I know the Ruby analyzer is listed as experimental and it is just a wrapper for bundle-audit. But I tried Dependency Check on a Ruby project and it cannot find bundle-audit even though the bin directory were it resides is in my path.
$ /c/dependency-check/bin/dependency-check.bat --project test5 --scan .
[INFO] Checking for updates
[INFO] Skipping NVD check since last check was within 4 hours.
[INFO] Check for updates complete (30 ms)
[INFO] Analysis Started
[INFO] Launching: [bundle-audit, check, --verbose] from C:\Users\username\AppDat
a\Local\Temp\dctemp517a5a91-4e49-498e-9210-fd0b6131d443
[ERROR] Exception occurred initializing Ruby Bundle Audit Analyzer.
[INFO] Finished File Name Analyzer (0 seconds)
[INFO] Finished Dependency Merging Analyzer (0 seconds)
[INFO] Finished Version Filter Analyzer (0 seconds)
[INFO] Finished Hint Analyzer (0 seconds)
[INFO] Created CPE Index (1 seconds)
[INFO] Skipping CPE Analysis for npm
[INFO] Finished CPE Analyzer (1 seconds)
[INFO] Finished False Positive Analyzer (0 seconds)
[INFO] Finished Cpe Suppression Analyzer (0 seconds)
[INFO] Finished NVD CVE Analyzer (0 seconds)
[INFO] Finished Vulnerability Suppression Analyzer (0 seconds)
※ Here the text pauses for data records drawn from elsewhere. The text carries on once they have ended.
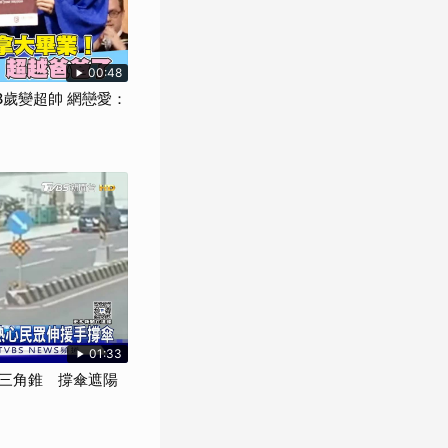
00:48
8歲變超帥 網戀愛：
01:33
三角錐 撐傘遮陽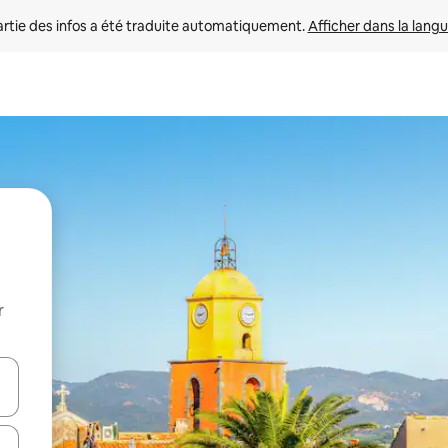
rtie des infos a été traduite automatiquement. 
Afficher dans la langu
r
utilisant les flèches vers le haut et vers le bas, ou en appuyant dessus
[INFO] Finished Dependency Bundling Analyzer (0 seconds)
[INFO] Analysis Complete (1 seconds)
[ERROR] Exception from bundle-audit process: java.io.IOException: Cannot run pro
gram "bundle-audit" (in directory "C:\Users\username\AppData\Local\Temp\dctemp51
7a5a91-4e49-498e-9210-fd0b6131d443"): CreateProcess error=2, The system cannot f
ind the file specified. Disabling Ruby Bundle Audit Analyzer
My PATH has the directory in it but the message above implies that bundle-audit cannot be found.
I get the same result in my GitBash shell on Windows and on the straight Windows command prompt.